■ **Short problem 1**:
In the forum thread about a missing stealth theme, how does The Fool say they personally read the website?
■ **Short problem 2**:
Please carry on the forum thread about a missing stealth theme from the point where it stops.

■ **Passage given**:
# WHERE THE FUCK IS MY STEALTH/CORPORATE THEME ??



## Trigger Me Timbers (Feb 24, 2019)

HOW AM I SUPPOSED TO SHITPOST DURING SHAREHOLDER MEETINGS?!?!? PEOPLE CAN SEE ALL THE CRINGE AVATARS AND HIP UI DESIGN AND I WILL BE OUTED.


----------



## The Fool (Feb 24, 2019)

personally I just wget the website and read the raw HTML in emacs and manually format POST requests.


----------



## Derbydollar (Feb 24, 2019)

Just tell them you're checking your wife's son's homework on the new school site


----------



## Trigger Me Timbers (Feb 24, 2019)

Derbydollar said:


> Just tell them you're checking your wife's son's homework on the new school site



"Wow Triggers, your sons really into some degenerate shit isn't he?"


----------



## Derbydollar (Feb 24, 2019)

Trigger Me Timbers said:


> "Wow Triggers, your sons really into some degenerate shit isn't he?"

■ **Dataset**:
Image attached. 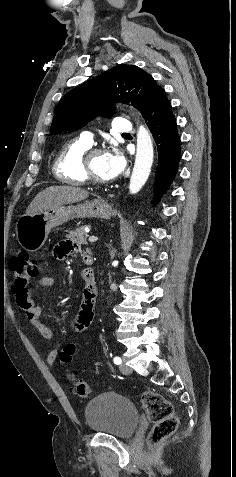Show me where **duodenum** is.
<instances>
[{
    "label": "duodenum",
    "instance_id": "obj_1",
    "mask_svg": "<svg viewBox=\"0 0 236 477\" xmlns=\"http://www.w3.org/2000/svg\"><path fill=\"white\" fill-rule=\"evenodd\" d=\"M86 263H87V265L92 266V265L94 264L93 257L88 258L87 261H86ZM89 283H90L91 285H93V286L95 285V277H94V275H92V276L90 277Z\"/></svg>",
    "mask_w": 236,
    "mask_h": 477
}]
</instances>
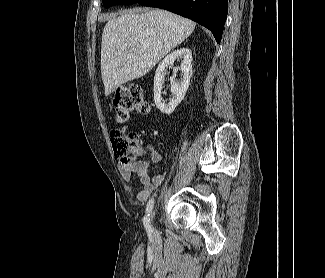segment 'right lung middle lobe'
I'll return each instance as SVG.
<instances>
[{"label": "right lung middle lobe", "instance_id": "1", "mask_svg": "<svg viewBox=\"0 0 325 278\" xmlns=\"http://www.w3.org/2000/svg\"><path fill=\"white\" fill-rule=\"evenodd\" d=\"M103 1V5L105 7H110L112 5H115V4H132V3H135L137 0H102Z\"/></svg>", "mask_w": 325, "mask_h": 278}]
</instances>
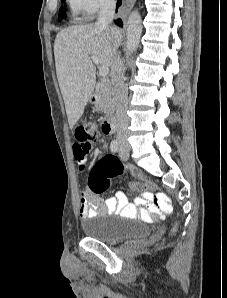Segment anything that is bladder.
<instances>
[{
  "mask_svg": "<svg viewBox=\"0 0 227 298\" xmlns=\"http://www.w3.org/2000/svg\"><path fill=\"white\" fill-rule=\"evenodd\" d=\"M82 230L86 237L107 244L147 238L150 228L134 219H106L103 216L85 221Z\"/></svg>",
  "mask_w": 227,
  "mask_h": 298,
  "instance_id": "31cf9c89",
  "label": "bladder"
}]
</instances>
* * *
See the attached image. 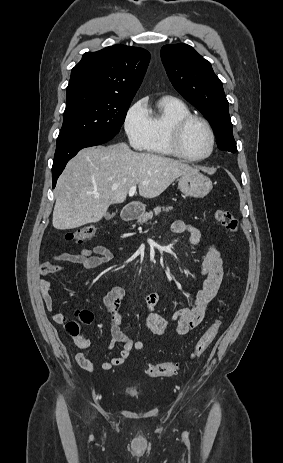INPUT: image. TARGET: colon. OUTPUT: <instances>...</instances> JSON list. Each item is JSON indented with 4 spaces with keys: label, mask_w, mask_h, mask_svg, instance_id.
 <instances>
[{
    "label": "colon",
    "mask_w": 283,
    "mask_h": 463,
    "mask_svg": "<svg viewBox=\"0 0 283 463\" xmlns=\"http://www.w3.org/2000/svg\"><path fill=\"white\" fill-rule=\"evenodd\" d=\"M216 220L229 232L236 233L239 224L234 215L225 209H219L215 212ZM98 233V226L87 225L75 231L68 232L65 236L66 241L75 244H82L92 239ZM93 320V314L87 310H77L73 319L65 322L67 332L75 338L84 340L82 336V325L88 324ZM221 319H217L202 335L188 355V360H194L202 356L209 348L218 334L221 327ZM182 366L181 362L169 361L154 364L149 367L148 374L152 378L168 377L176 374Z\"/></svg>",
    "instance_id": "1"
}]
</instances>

■ **Exercise answer 1**:
They wget the website, read the raw HTML in emacs, and manually format POST requests.

■ **Exercise answer 2**:
"Wow Triggers, my wife's boyfriend's son is only into vore. Yours has a whole load of interests. Has yours won the battle royale yet? Can you check it on that new uhhh kiwi school grades site? Maybe we can all go out fishing later."


----------



## Doc Cassidy (Feb 24, 2019)

It's up your butt and around the corner heh heh


----------



## deodorant (Feb 24, 2019)

Get back to work you corporate stooge. This website is NEETs only.


----------



## JSGOTI (Feb 24, 2019)

PM Null and ask him for it to be fixed. Or post in the XF complaint thread like you're supposed to.


----------



## Diplowave (Feb 24, 2019)

Your probably gunna have to stylish or greasemonkey it.


----------



## HarveyMC (Feb 24, 2019)

Agreed. I usually browse the site during my econ class, and I'm able to hide my power level by also looking at the WSJ and just telling my friends that this is a business investment webforum. This place is the only thing that keeps me sane during my one class with my teacher that can't speak fucking english. Please give us our stealth mode back Null.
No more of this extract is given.